• **Exercise instructions**:
Can you change "Kontakt" to "Contact" wherever it appears in the items below, keep everything else the same, and return the text with the pictures left out?

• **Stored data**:
::::::::::

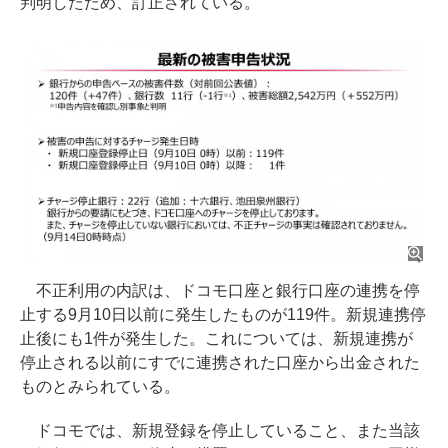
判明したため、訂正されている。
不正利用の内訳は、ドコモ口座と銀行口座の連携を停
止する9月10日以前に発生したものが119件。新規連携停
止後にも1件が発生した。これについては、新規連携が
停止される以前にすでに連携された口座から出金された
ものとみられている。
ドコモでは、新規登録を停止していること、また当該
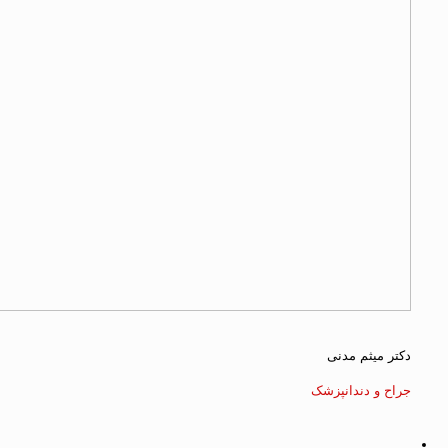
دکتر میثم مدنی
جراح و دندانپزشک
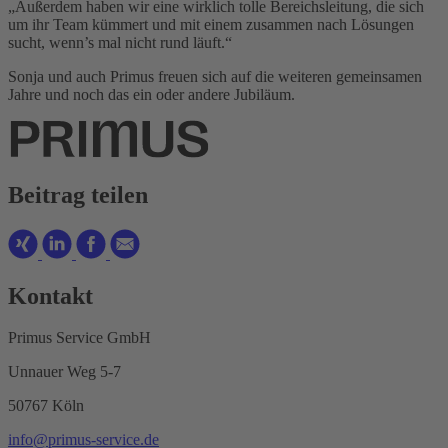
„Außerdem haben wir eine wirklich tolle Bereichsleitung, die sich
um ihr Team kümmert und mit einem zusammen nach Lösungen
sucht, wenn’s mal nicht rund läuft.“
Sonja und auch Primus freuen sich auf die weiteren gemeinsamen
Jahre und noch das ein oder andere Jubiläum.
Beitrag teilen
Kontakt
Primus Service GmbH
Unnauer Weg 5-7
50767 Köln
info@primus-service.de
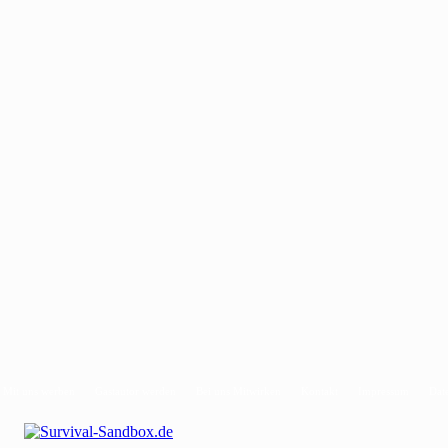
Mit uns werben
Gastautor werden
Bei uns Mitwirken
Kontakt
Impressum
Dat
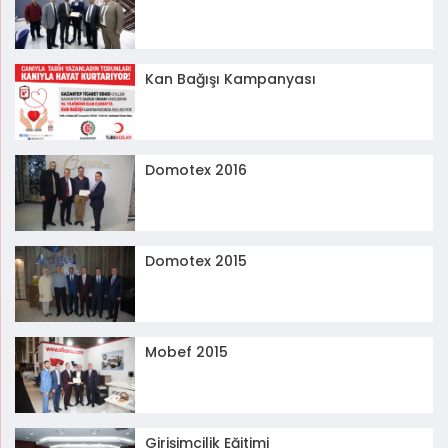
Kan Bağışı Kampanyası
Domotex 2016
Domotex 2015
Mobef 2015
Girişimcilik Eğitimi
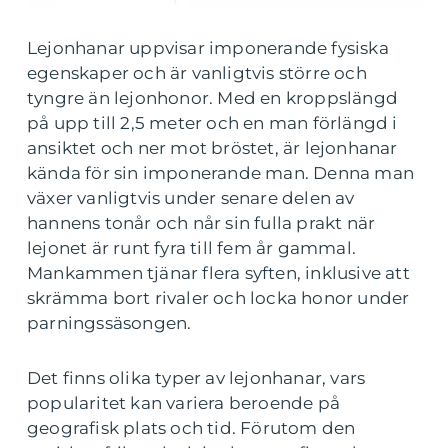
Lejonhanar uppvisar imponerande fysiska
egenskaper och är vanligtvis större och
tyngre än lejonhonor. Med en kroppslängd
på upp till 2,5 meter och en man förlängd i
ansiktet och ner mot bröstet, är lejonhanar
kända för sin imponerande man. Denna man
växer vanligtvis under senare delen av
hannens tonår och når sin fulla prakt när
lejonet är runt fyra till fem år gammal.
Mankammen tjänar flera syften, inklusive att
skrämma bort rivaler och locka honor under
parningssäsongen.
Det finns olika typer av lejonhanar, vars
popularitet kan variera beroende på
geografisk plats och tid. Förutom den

::::::::::

• **Exercise response**:
判明したため、訂正されている。
不正利用の内訳は、ドコモ口座と銀行口座の連携を停
止する9月10日以前に発生したものが119件。新規連携停
止後にも1件が発生した。これについては、新規連携が
停止される以前にすでに連携された口座から出金された
ものとみられている。
ドコモでは、新規登録を停止していること、また当該
دکتر میثم مدنی
جراح و دندانپزشک
„Außerdem haben wir eine wirklich tolle Bereichsleitung, die sich
um ihr Team kümmert und mit einem zusammen nach Lösungen
sucht, wenn’s mal nicht rund läuft.“
Sonja und auch Primus freuen sich auf die weiteren gemeinsamen
Jahre und noch das ein oder andere Jubiläum.
Beitrag teilen
Contact
Primus Service GmbH
Unnauer Weg 5-7
50767 Köln
info@primus-service.de
Mit uns werben
Gastautor werden
Bei uns Mitwirken
Contact
Impressum
Dat
Kan Bağışı Kampanyası
Domotex 2016
Domotex 2015
Mobef 2015
Girişimcilik Eğitimi
Lejonhanar uppvisar imponerande fysiska
egenskaper och är vanligtvis större och
tyngre än lejonhonor. Med en kroppslängd
på upp till 2,5 meter och en man förlängd i
ansiktet och ner mot bröstet, är lejonhanar
kända för sin imponerande man. Denna man
växer vanligtvis under senare delen av
hannens tonår och når sin fulla prakt när
lejonet är runt fyra till fem år gammal.
Mankammen tjänar flera syften, inklusive att
skrämma bort rivaler och locka honor under
parningssäsongen.
Det finns olika typer av lejonhanar, vars
popularitet kan variera beroende på
geografisk plats och tid. Förutom den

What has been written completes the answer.